Exercise data:
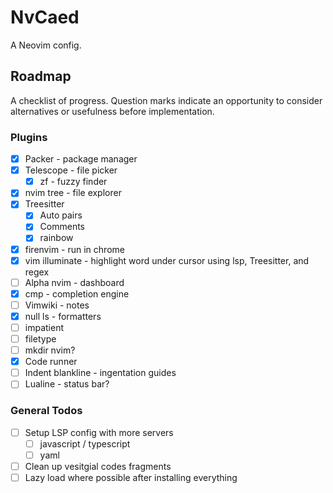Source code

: # NvCaed

A Neovim config.

## Roadmap

A checklist of progress. Question marks indicate an opportunity to consider 
alternatives or usefulness before implementation.

### Plugins

- [x] Packer - package manager
- [x] Telescope - file picker
  - [x] zf - fuzzy finder
- [x] nvim tree - file explorer
- [x] Treesitter
  - [x] Auto pairs
  - [x] Comments
  - [x] rainbow
- [x] firenvim - run in chrome
- [x] vim illuminate - highlight word under cursor using lsp, Treesitter, and regex
- [ ] Alpha nvim - dashboard
- [x] cmp - completion engine
- [ ] Vimwiki - notes
- [x] null ls - formatters
- [ ] impatient
- [ ] filetype
- [ ] mkdir nvim?
- [x] Code runner
- [ ] Indent blankline - ingentation guides
- [ ] Lualine - status bar?

### General Todos

- [ ] Setup LSP config with more servers
  - [ ] javascript / typescript
  - [ ] yaml
- [ ] Clean up vesitgial codes fragments
- [ ] Lazy load where possible after installing everything
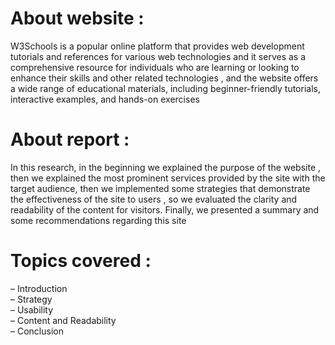 <h1> About website : </h1>
<p> W3Schools is a popular online platform that provides web development tutorials and references for various web technologies and it serves as a comprehensive resource for individuals who are learning or looking to enhance their skills and other related technologies , and the website offers a wide range of educational materials, including beginner-friendly tutorials, interactive examples, and hands-on exercises </p>

<h1> About report : </h1>
<p> In this research, in the beginning we explained the purpose of the website , then we explained the most prominent services provided by the site with the target audience, then we implemented some strategies that demonstrate the effectiveness of the site to users , so we evaluated the clarity and readability of the content for visitors.
Finally, we presented a summary and some recommendations regarding this site </p>

<h1> Topics covered : </h1>
<p> – Introduction <br>
– Strategy <br>
– Usability <br>
– Content and Readability <br>
– Conclusion <br> </p>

Exercise prompt:
In the entries above, find the line containing "<h1> About website : </h1>" and the line containing "<h1> About report : </h1>"; give again exactly those two lines and every line between them, minus the pictures.

The answer:
 <h1> About website : </h1>
<p> W3Schools is a popular online platform that provides web development tutorials and references for various web technologies and it serves as a comprehensive resource for individuals who are learning or looking to enhance their skills and other related technologies , and the website offers a wide range of educational materials, including beginner-friendly tutorials, interactive examples, and hands-on exercises </p>

<h1> About report : </h1>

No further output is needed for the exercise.